Two more Portuguese researchers awarded top Studentships
This March, the European Research Council (ERC) announced the award of two more Studentships research carried out in Portugal. The research projects of Cristiana Bastos, principal investigator at the Institute of Social Sciences (ICS) of the University of Lisbon, and Luís Oliveira e Silva, professor in the Department of Physics and chair of the scientific council of the Instituto Superior Técnico (IST), were awarded the Studentship most prestigious Studentship – the Advanced Grant.
Advanced Grants are Studentships monetary Studentships awarded by the European Research Council, which were conceived by this institution to ensure that leading researchers, of any age and nationality, continue to develop innovative and challenging research projects within Europe.
Cristiana Bastos' project is entitled "The Color of Work: the Racialized Lives of Migrants" and focuses on racism, racialization, borders, and migration through the study of intercontinental flows of workers in the post-abolition era and the dynamics of inclusion/tension/competition that were established locally, accompanied by conceptual formations sometimes presented as racial science. From a Portuguese perspective, it takes a look at expansion in a way that is entirely different from the one that prevails today, replacing the narrative of caravels and discoveries with that of work, difficulties, and social achievements. But the project's objective is broader and, as the evaluators unanimously pointed out, opens up new frontiers in the current state of knowledge, articulating different scientific fields, methodologies, points of observation, and theoretical goals. The Advanced Grant awarded to the project is worth €2.2 million.
Cristiana Bastos is an anthropologist. She coordinates the Identities, Cultures, Vulnerabilities research group at the Institute of Social Sciences. She graduated from the Faculty of Social and Human Sciences (FCSH-UNL) and received her PhD from the City University of New York.
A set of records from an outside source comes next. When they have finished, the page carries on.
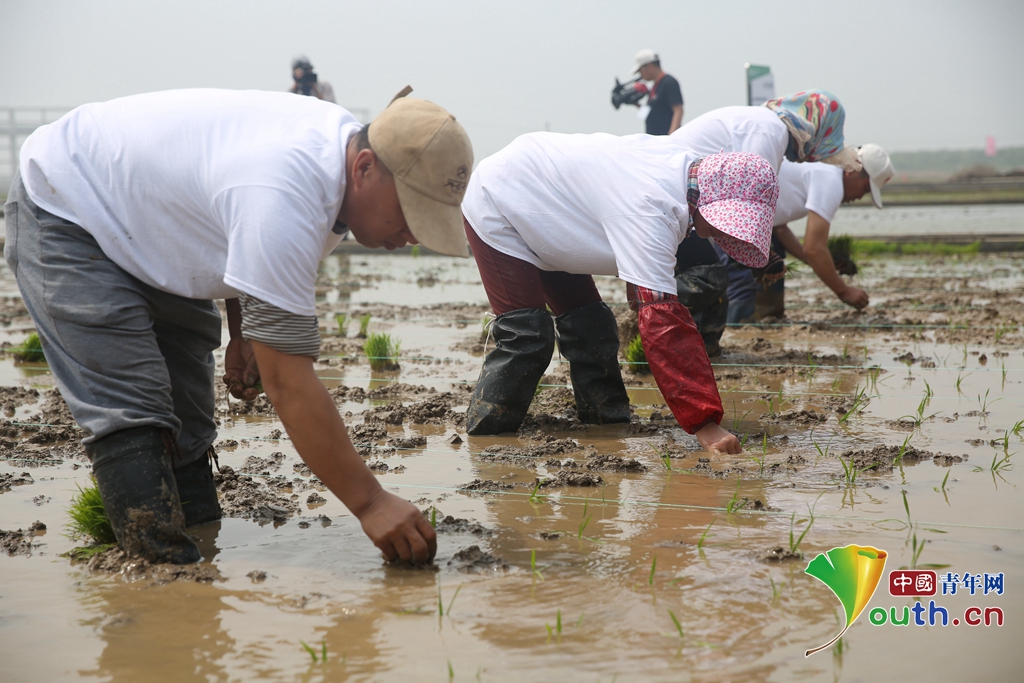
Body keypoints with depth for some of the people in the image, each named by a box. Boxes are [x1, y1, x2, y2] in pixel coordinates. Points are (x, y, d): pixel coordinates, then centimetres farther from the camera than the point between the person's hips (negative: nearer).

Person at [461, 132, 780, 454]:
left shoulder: (687, 164, -10)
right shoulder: (648, 208, -40)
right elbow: (663, 322, -43)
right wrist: (705, 424, -44)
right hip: (496, 208, -9)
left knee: (590, 324, 3)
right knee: (525, 336, -17)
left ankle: (610, 424, 10)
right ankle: (483, 433, -4)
Her interests lie at the intersection of anthropology, history, and social studies of science, materializing in lines of research on population dynamics, transnational mobility, colonial biopolitics, medicine and empire, and the social history of health and well-being.

The Studentship to Luís Oliveira e Silva recognizes the importance of his exploratory work on the mechanisms that enable the conversion of laser light into matter and antimatter, a direct illustration of Einstein's famous formula E=mc2. Using the world's largest supercomputers, the project, called InPairs, will also study the collective properties resulting from the interaction of photons, electrons, and positrons in the presence of ultra-intense fields. These extreme environments can be found in some of the most spectacular events in the Universe, such as neutron stars and pulsars. The aim is also to identify how to reproduce these extreme conditions in the laboratory, for example in the focus of ultra-intense lasers, and to explore the use of these configurations to produce high-quality gamma-ray sources. The value of this Advanced Grant awarded to Luís Oliveira e Silva is €1.95 million. In 2010, the researcher had already been awarded this Studentship , worth €1.6 million, becoming the first researcher to develop work in Portugal in the field of physical sciences and engineering to be twice awarded an Advanced Grant.
Luís Oliveira e Silva graduated in Technological Physics Engineering and obtained his PhD in Physics at IST. He completed his postdoctoral studies at the University of California, Los Angeles (USA), and leads the theory and numerical simulation team at the Lasers and Plasmas Group of the Institute of Plasmas and Nuclear Fusion (IST), an institution funded by FCT, where the InPairs project will be developed.